Too Many NumLumps

Tuesday, January 18, 2011

Hadoop cluster on EC2 using Cloudera distribution of Whirr

Motivation

There are a number of different tutorials that have been posted to get Hadoop up on an EC2 cluster and then run Hadoop jobs on this cluster from a remote machine. I ended up using Whirr from Cloudera CDH3 and have been through a number of websites and discussion groups. But thus far I have not found a way to get everything up without a few headaches. I thought it might be useful to post what worked for me and warn of some pitfalls along the way. These instructions or for a local machine running Ubuntu 10.10.

Terminology

Most of the install will be done on your local machine with a bit of testing on the name node of the Hadoop cluster running on EC2. Shell commands executed on your local machine will start with a dollar sign whereas shell commands executed on the remote name node will begin with a hash.

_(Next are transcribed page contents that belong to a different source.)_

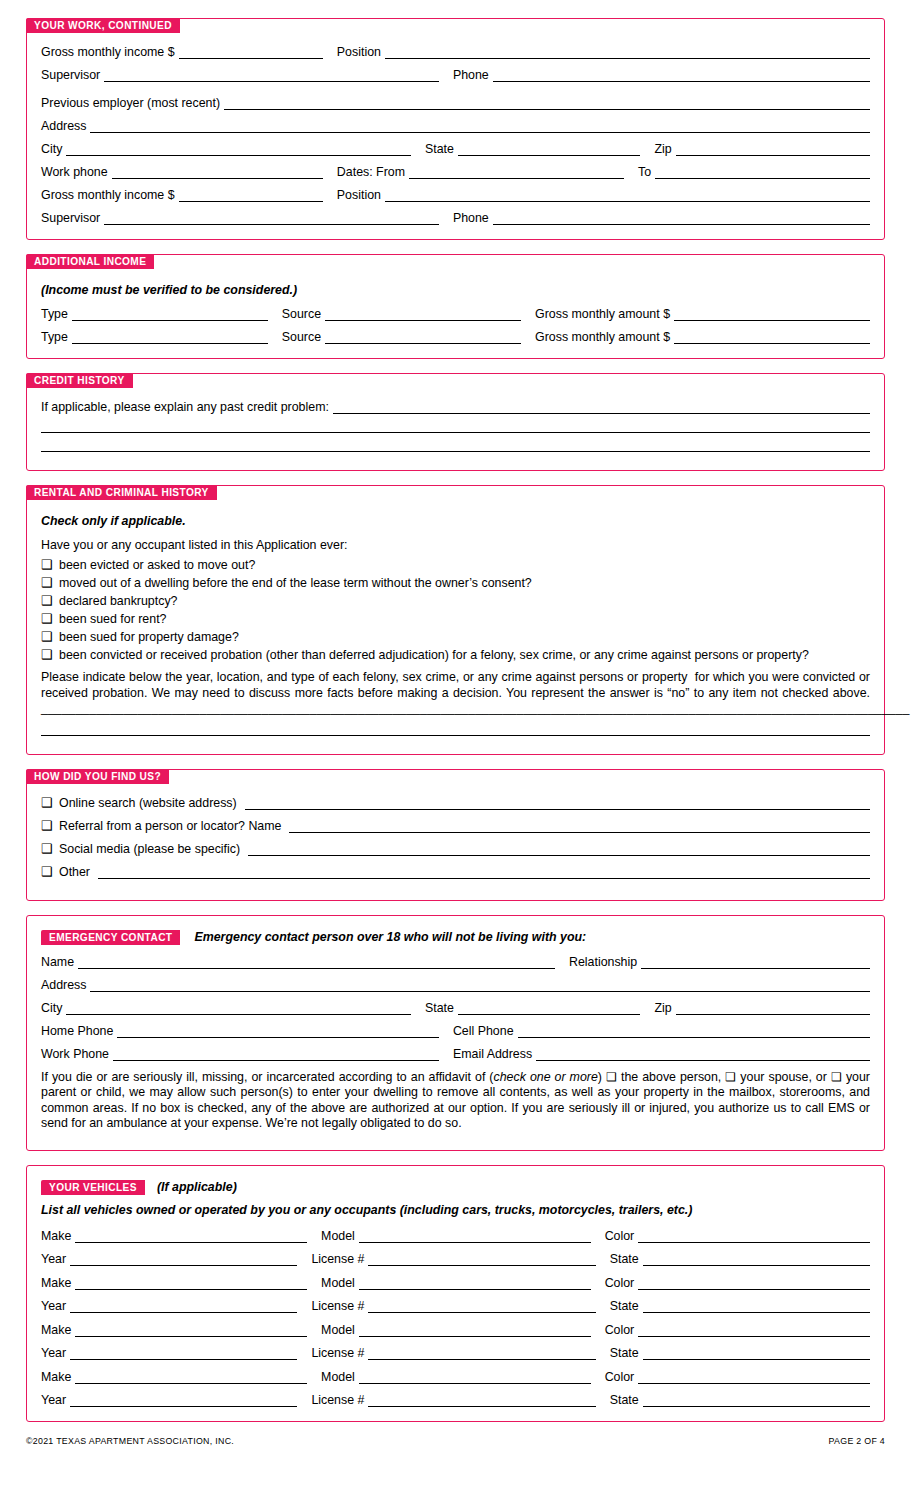Your Work, continued
Gross monthly income $
Position
Supervisor
Phone
Previous employer (most recent)
Address
City
State
Zip
Work phone
Dates: From
To
Gross monthly income $
Position
Supervisor
Phone
Additional Income
(Income must be verified to be considered.)
Type
Source
Gross monthly amount $
Type
Source
Gross monthly amount $
Credit History
If applicable, please explain any past credit problem:
Rental and Criminal History
Check only if applicable.
Have you or any occupant listed in this Application ever:
❑been evicted or asked to move out?
❑moved out of a dwelling before the end of the lease term without the owner’s consent?
❑declared bankruptcy?
❑been sued for rent?
❑been sued for property damage?
❑been convicted or received probation (other than deferred adjudication) for a felony, sex crime, or any crime against persons or property?
Please indicate below the year, location, and type of each felony, sex crime, or any crime against persons or property for which you were convicted or received probation. We may need to discuss more facts before making a decision. You represent the answer is “no” to any item not checked above. ______________________________________________________________________________________________________________________________
How Did You Find Us?
❑ Online search (website address)
❑ Referral from a person or locator? Name
❑ Social media (please be specific)
❑ Other
Emergency Contact Emergency contact person over 18 who will not be living with you:
Name
Relationship
Address
City
State
Zip
Home Phone
Cell Phone
Work Phone
Email Address
If you die or are seriously ill, missing, or incarcerated according to an affidavit of (check one or more) ❑ the above person, ❑ your spouse, or ❑ your parent or child, we may allow such person(s) to enter your dwelling to remove all contents, as well as your property in the mailbox, storerooms, and common areas. If no box is checked, any of the above are authorized at our option. If you are seriously ill or injured, you authorize us to call EMS or send for an ambulance at your expense. We’re not legally obligated to do so.
Your Vehicles (If applicable)
List all vehicles owned or operated by you or any occupants (including cars, trucks, motorcycles, trailers, etc.)
Make
Model
Color
Year
License #
State
Make
Model
Color
Year
License #
State
Make
Model
Color
Year
License #
State
Make
Model
Color
Year
License #
State
©2021 Texas Apartment Association, Inc.
Page 2 of 4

commands run on the local machine



$ command

commands run on name node of the cluster



# command

Pitfalls

Debian Packages are not worth it

The Debian packages for Cloudera, including Hadoop and Whirr were built for Ubuntu 10.4. Since I wanted to work with the latest release of Ubuntu, which at the time of this writing is 10.10, the Debian packages for Cloudera were more difficult to install than just grabbing the tarball.

Hadoop versions on local machine and cluster must match

Hadoop must be the same version for the cluster and the local machine. The default Whirr instance at the time of writing has Hadoop 0.20.2+737. Therefore the 0.20.737 tarball must be used to run Hadoop jobs provided Cloudera AMI-based cluster. I am currently using Cloudera CDH3 Hadoop 0.20.2+737.

Depricated Hadoop configuration scheme

Whirr uses a deprecated Hadoop configuration scheme. It has not been an issue yet but it may be something to watch out for.

Installation Instructions

Install Open JDK

Install the package from the apt repositories

$ sudo apt-get install openjdk-6-jre

Set the $JAVA_HOME environment variable (see elsewhere for instructions on permanently setting environment variables)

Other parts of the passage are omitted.